In this scene, McCaffrey shows her awareness of a basic rule of characterization set down succinctly by Phyllis Whitney in Writing Juvenile Stories and Novels: “No character must be goody-goody; no character must be thoroughly bad” (91). Both Sella and Mavi are Menolly's antagonists, yet they care about her and continually try to protect her from herself. Yanus, too, is no villain. In many ways, he is an admirable character, a stern but loving leader and father. On the other hand, Menolly's tendency to sulk and feel sorry for herself is understandable, but not admirable. She will pay a high penalty for her faults.
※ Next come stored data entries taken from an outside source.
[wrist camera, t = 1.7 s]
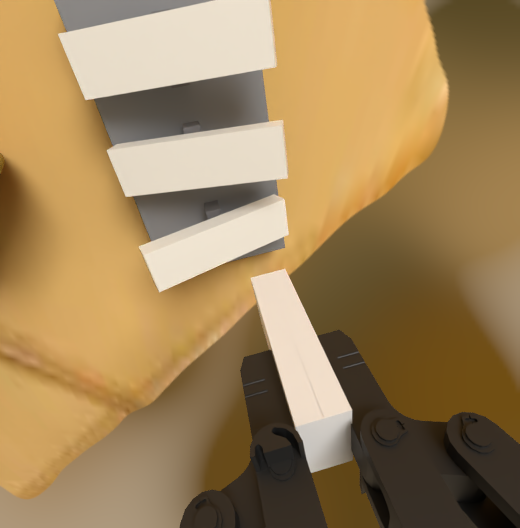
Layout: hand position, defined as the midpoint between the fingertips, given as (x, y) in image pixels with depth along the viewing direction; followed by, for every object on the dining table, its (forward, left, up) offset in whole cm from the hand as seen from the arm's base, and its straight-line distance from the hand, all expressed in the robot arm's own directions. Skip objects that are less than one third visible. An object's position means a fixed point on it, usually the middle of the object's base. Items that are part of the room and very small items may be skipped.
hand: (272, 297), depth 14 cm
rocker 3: (-2, -3, -12) cm, 13 cm away
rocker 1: (-2, +10, -12) cm, 16 cm away
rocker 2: (-2, +3, -12) cm, 13 cm away
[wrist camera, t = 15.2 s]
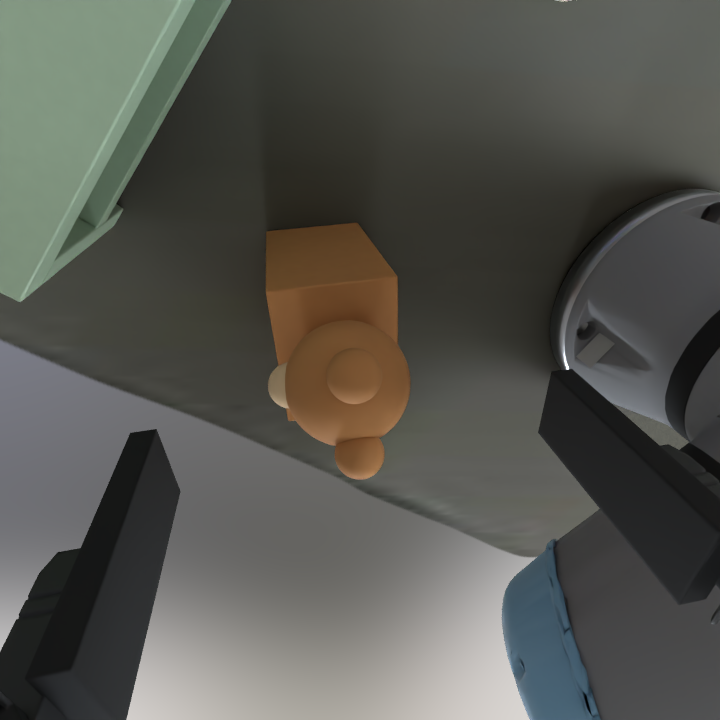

Menolly is left-handed, a common trait among the “maverick heroes” of myths and fairy tales. She is stunned when her mother pronounces, “with a shine of pity in her eyes…. Even if your fingers will work after that slice, you won't be playing again” (40). As the girl slips into a drugged sleep, “her last conscious thought” is of “misery, of being cheated of the one thing that had made her life bearable” (41). At that moment, she is certain that her recent decision to defy her parents by letting Elgion know she is Petiron's apprentice is now futile, and she is also certain that her fervent wish to continue growing and learning as a musician will never come true. However, Menolly's tale has really just begun. “In one sense,” as Rollo May has noted, “every tale, every myth, every emergence of a new element in one's development starts with a wish … a longing for some fulfillment” (200).
With the resilience of youth and a strong, if sometimes oversensitive, spirit, the girl soon recovers from her wound enough to continue exploring the cliffs outside her home. More than ever, she becomes the loner, the outsider. Rebelliously she wanders further and further from the Hold in spite of the danger from a possible Threadfall attack. Like Briar Rose in Rollo May's analysis of the Sleeping Beauty fairy tale:
[The] growing girl [moves] out into the world. She does this when she's alone…. The word “alone” here is especially significant because this kind of development, this leap of freedom, must always contain some element of being alone, taking responsibility for one's own steps oneself.
(203)
Menolly had begun the frightening, but necessary, process of “moving out into the world” even before her hand became crippled. It was while she was gathering greens for dinner at her mother's command that she first strayed beyond the invisible but strong boundaries that her parents had enforced for years. And by going beyond the limits they had so carefully set to protect her, Menolly gained an entirely unexpected reward—the sight of fire lizards darting and swooping at play, their wings flashing in the sun like jewels. “A mere girl had seen what all the boys—and men—of the seahold had only dreamed of seeing” (25). She wisely determined to keep what she had seen a secret.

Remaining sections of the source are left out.